* [Work item]
Start with the first line of the records below. Output each line exactly, ending with the one that contains "119 293 725.3".

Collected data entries
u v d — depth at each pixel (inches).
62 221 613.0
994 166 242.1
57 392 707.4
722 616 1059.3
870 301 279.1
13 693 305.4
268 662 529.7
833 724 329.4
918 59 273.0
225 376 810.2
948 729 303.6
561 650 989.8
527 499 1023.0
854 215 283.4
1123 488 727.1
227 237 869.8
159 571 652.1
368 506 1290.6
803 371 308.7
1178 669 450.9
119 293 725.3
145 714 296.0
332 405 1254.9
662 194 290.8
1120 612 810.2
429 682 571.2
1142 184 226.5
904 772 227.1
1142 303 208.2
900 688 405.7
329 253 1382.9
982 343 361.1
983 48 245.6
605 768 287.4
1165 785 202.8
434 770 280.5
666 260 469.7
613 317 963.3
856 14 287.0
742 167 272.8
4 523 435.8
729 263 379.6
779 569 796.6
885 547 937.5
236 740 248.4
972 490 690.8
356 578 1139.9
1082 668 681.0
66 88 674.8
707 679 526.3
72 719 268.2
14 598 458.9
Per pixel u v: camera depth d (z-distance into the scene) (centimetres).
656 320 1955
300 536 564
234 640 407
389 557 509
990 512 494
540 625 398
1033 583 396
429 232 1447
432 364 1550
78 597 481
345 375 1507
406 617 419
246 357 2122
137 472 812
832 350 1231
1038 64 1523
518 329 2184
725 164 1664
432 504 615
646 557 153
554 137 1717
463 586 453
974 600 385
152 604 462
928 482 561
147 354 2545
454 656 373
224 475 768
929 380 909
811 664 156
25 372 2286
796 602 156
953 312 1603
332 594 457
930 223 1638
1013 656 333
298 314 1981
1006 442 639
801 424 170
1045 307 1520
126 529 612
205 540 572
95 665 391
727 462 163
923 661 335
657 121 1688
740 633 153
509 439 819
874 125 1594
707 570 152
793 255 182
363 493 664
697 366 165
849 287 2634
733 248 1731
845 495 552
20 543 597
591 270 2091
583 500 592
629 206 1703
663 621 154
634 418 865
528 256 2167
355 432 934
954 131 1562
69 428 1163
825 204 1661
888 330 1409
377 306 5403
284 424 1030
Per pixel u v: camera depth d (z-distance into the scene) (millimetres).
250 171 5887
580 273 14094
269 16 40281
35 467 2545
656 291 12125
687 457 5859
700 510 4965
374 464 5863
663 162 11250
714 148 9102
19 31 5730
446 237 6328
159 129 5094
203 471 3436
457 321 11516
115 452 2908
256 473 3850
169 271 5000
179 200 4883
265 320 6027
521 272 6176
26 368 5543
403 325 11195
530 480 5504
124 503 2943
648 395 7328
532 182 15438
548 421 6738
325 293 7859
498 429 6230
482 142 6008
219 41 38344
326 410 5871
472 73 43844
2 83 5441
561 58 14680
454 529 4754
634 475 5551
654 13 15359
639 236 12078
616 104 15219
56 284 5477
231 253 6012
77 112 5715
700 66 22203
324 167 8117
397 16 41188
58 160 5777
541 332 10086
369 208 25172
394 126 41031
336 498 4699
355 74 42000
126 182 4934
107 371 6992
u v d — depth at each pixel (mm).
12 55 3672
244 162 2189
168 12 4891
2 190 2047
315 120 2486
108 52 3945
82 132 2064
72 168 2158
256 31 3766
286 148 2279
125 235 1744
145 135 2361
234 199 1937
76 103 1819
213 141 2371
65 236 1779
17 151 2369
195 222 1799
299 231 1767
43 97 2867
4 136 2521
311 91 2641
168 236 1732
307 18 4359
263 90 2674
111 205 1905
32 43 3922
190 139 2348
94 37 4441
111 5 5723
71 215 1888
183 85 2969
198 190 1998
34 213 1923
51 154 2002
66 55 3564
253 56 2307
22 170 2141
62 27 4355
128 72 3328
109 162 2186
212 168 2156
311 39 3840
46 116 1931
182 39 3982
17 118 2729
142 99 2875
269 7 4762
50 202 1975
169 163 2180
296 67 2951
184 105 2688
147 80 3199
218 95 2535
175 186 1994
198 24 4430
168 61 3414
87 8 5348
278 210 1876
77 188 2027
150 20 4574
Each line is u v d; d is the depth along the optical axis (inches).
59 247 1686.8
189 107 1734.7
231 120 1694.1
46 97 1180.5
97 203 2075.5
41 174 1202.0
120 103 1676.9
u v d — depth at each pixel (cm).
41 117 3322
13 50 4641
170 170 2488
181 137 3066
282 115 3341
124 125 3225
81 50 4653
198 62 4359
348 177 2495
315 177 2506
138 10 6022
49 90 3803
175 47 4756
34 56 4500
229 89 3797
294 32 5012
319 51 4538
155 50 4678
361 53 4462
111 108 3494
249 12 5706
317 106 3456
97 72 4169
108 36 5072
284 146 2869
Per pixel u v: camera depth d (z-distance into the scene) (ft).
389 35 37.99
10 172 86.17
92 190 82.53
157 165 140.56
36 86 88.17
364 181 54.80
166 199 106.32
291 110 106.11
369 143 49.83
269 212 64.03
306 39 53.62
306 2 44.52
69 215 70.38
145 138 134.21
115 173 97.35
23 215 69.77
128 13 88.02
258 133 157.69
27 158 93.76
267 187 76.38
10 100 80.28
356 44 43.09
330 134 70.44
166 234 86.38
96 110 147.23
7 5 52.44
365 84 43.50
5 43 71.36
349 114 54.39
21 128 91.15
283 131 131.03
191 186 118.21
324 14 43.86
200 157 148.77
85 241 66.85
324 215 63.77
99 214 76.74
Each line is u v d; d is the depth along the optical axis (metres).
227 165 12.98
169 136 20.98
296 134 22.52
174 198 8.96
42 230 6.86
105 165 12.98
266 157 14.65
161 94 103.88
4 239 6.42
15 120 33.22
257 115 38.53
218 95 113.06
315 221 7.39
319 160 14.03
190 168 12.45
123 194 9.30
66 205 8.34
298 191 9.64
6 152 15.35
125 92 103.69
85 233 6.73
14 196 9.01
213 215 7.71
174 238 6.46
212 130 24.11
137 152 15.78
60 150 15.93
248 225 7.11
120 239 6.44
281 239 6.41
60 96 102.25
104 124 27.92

* [Solution for this exercise]
u v d — depth at each pixel (inches).
62 221 613.0
994 166 242.1
57 392 707.4
722 616 1059.3
870 301 279.1
13 693 305.4
268 662 529.7
833 724 329.4
918 59 273.0
225 376 810.2
948 729 303.6
561 650 989.8
527 499 1023.0
854 215 283.4
1123 488 727.1
227 237 869.8
159 571 652.1
368 506 1290.6
803 371 308.7
1178 669 450.9
119 293 725.3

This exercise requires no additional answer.